Attempted assassination of Slovakian prime minister politically motivated, official says

At least four shots were fired outside a cultural center in the town of Handlova where Prime Minister Robert Fico was meeting with supporters.
Slovakia Prime Minister Robert Fico
Posted at 12:39 PM, May 15, 2024
and last updated 2024-05-15 12:39:09-04

Slovakia's populist prime minister, Robert Fico, was shot multiple times and gravely wounded Wednesday after a political event in an attempted assassination that shocked the small country and reverberated across Europe.

The pro-Russian leader, 59, was reported to be fighting for his life after being hit in the stomach. At least four shots were fired outside a cultural center in the town of Handlova, nearly 85 miles northeast of the capital, where Fico was meeting with supporters, the government said.

A suspect was in custody, the country's president said in a televised statement. Fico was taken by helicopter to a hospital.

Slovakia's interior minister says an initial investigation shows there was “a clear political motivation” behind the assassination attempt.

Matus Sutaj Estok spoke to reporters Wednesday evening at a hospital in Banska Bystrica, where Fico was being treated.

“There’s no doubt about it,” Defense Minister Robert Kalinak added.

Fico has long been a divisive figure in Slovakia and beyond, but his return to power last year on a pro-Russian, anti-American message led to even greater worries among fellow European Union members that he would lead his country further from the Western mainstream.

His government halted arms deliveries to Ukraine, and critics worry that he will lead Slovakia — a nation of 5.4 million that belongs to NATO — to abandon its pro-Western course and follow in the footsteps of Hungary under populist Prime Minister Viktor Orbán.

Thousands have repeatedly rallied in the capital and across Slovakia to protest Fico's policies.

A message posted to Fico's Facebook account said he was taken to a hospital in Banská Bystrica, 17 miles from Handlova, because it would take too long to get to the capital, Bratislava.

The attack comes as political campaigning heats up three weeks ahead of Europe-wide elections to choose lawmakers for the European Parliament. Concern is mounting that populists and nationalists similar to Fico could make gains in the 27-member bloc.

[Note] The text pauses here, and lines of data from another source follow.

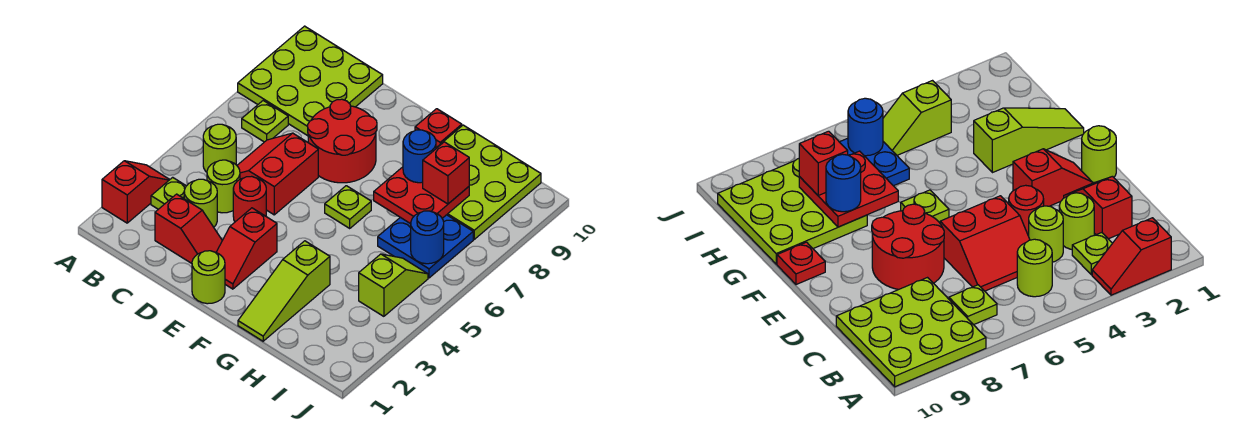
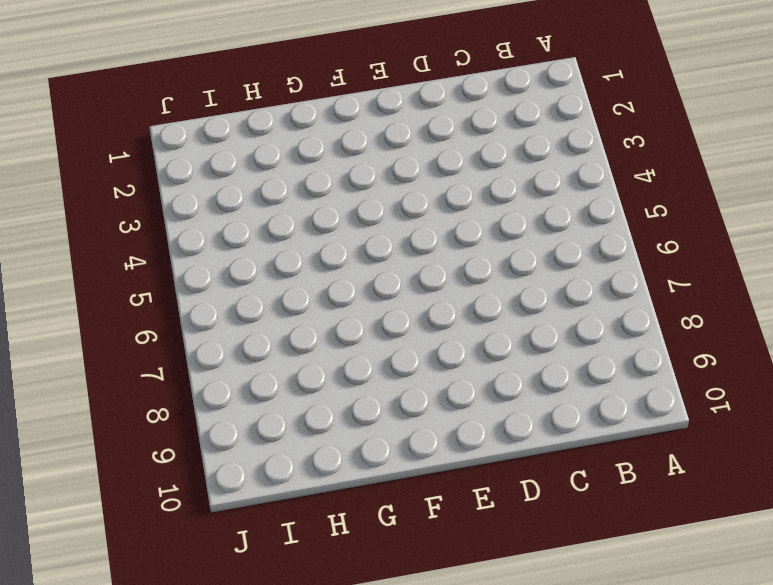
none -> red slope A2:A3 level 1 top 2
none -> lime plate A8:C10 level 1
none -> lime plate B3 level 1

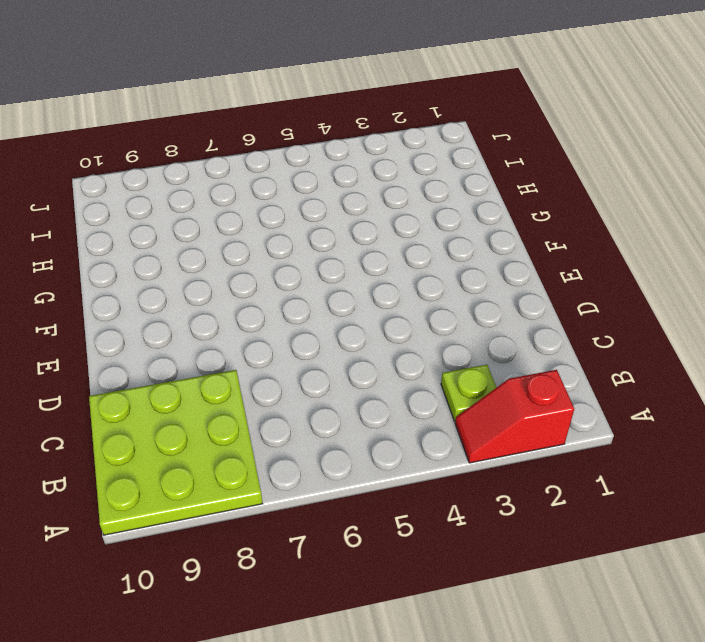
none -> lime round brick B5 level 1
none -> lime plate B7 level 1
none -> red slope C2:D2 level 1 top C

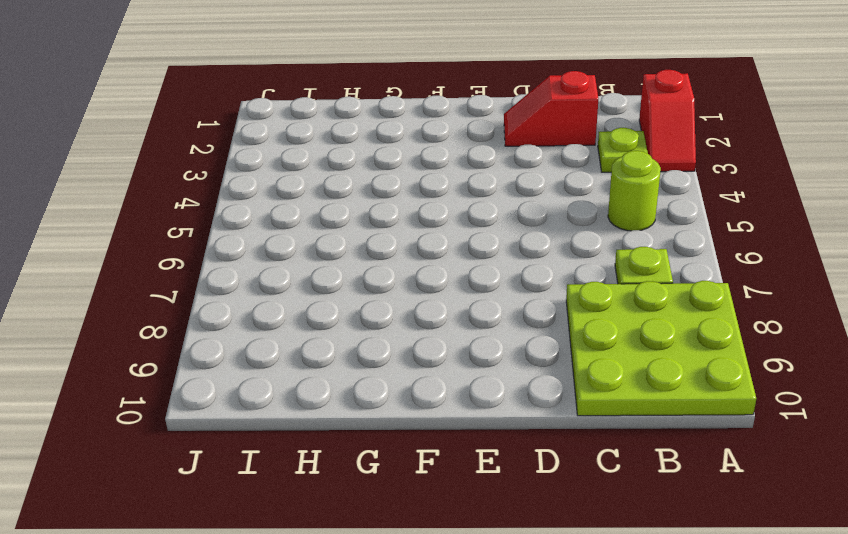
none -> lime round brick C3 level 1
none -> lime round brick C4 level 1
none -> red slope C5:D6 level 1 top D

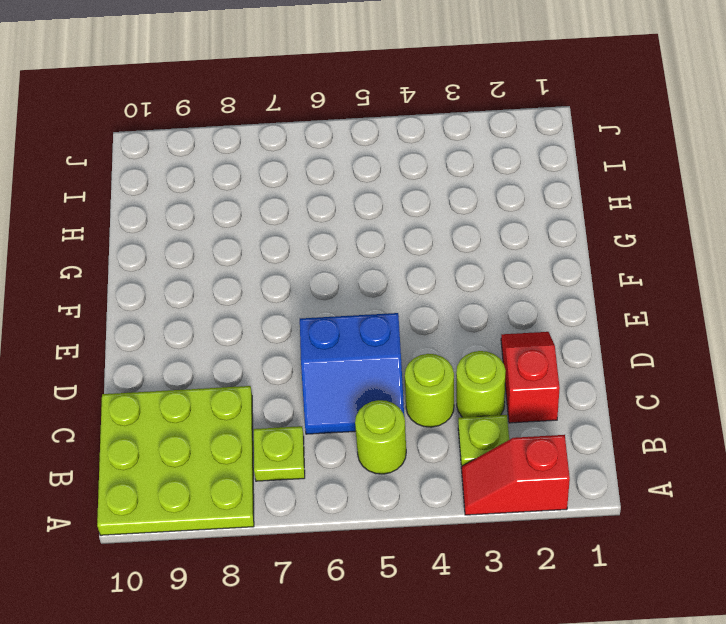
blue slope C5:D6 level 1 top D -> red slope C5:D6 level 1 top D
none -> red round brick D4 level 1
none -> red round brick D7:E8 level 1
none -> lime round brick E1 level 1

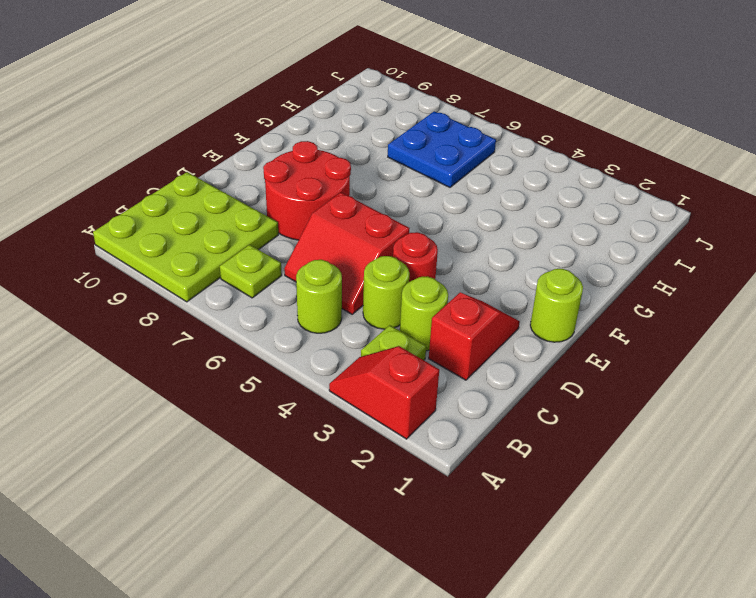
none -> red slope E2:E3 level 1 top 3
none -> lime plate F6 level 1
none -> red plate F10 level 1

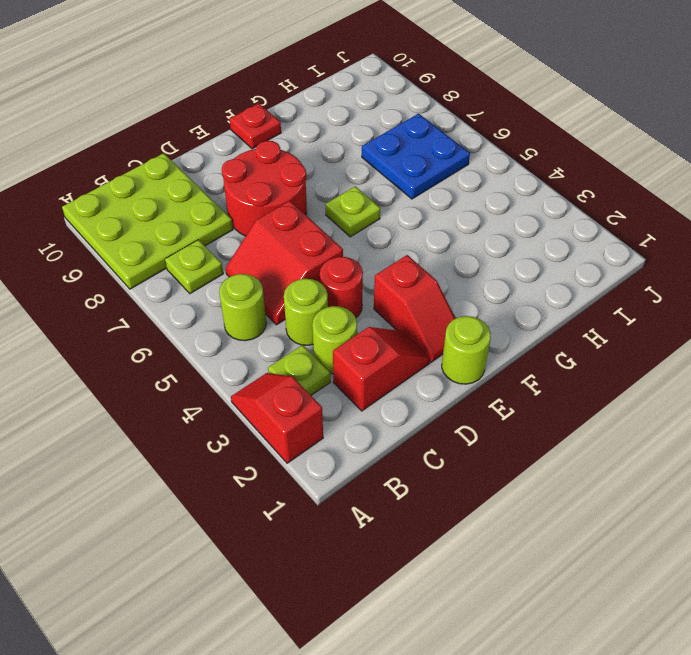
none -> lime slope G1:G3 level 1 top 3
none -> lime plate G8:I10 level 1
none -> lime slope I4:I5 level 1 top 4

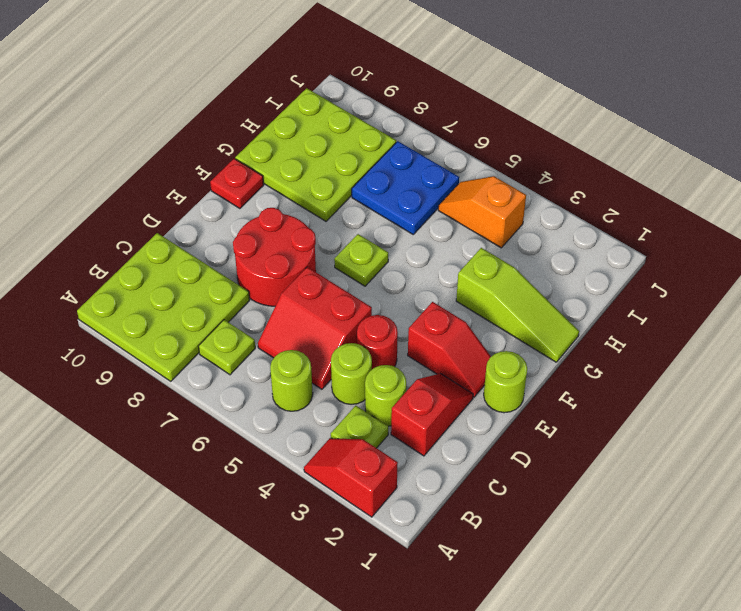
orange slope I4:I5 level 1 top 4 -> lime slope I4:I5 level 1 top 4
none -> red plate G7:H8 level 2
none -> blue round brick I6 level 2
none -> blue round brick G8 level 3

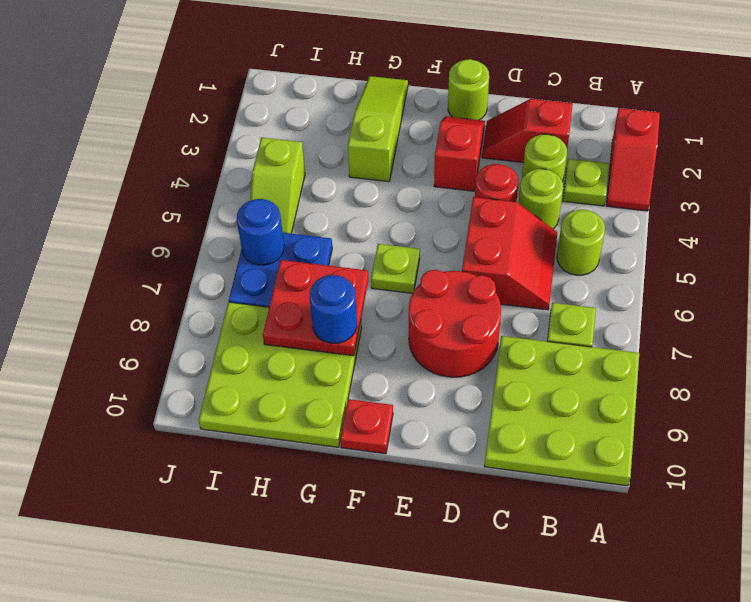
none -> red brick H8 level 3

"A physical attack on the prime minister is, first of all, an attack on a person, but it is also an attack on democracy," outgoing President Zuzana Caputova, a political rival of Fico, said in a televised statement. "Any violence is unacceptable. The hateful rhetoric we've been witnessing in society leads to hateful actions. Please, let's stop it."

President-elect Peter Pellegrini, an ally of Fico, called the shooting "an unprecedented threat to Slovak democracy. If we express other political opinions with pistols in squares, and not in polling stations, we are jeopardizing everything that we have built together over 31 years of Slovak sovereignty."

U.S. President Joe Biden said he was alarmed. "We condemn this horrific act of violence," he said in a statement.

NATO Secretary-General Jens Stoltenberg posted on the social media platform X that he was "shocked and appalled" by the attempt on Fico's life, while European Commission President Ursula von der Leyen called it a "vile attack."

Ukrainian President Volodymyr Zelenskyy denounced the violence against a neighboring country's head of government.

"Every effort should be made to ensure that violence does not become the norm in any country, form or sphere," he said.

Fico, a third-time premier, and his leftist Smer, or Direction, party won Slovakia's Sept. 30 parliamentary elections.

But politics as usual were put aside as the nation faced the shock of the attempt on Fico's life.

Slovakia's Parliament was adjourned until further notice. The major opposition parties, Progressive Slovakia and Freedom and Solidarity, canceled a planned protest against a controversial government plan to overhaul public broadcasting that they say would give the government full control of public radio and television.

Progressive Slovakia leader Michal Simecka condemned the violence.

"At the same time, we call on all politicians to refrain from any expressions and steps which could contribute to further increasing the tension," Simecka said.

Czech Prime Minister Petr Fiala wished the premier a swift recovery.

"We cannot tolerate violence, there's no place for it in society." The Czech Republic and Slovakia formed Czechoslovakia in 1992.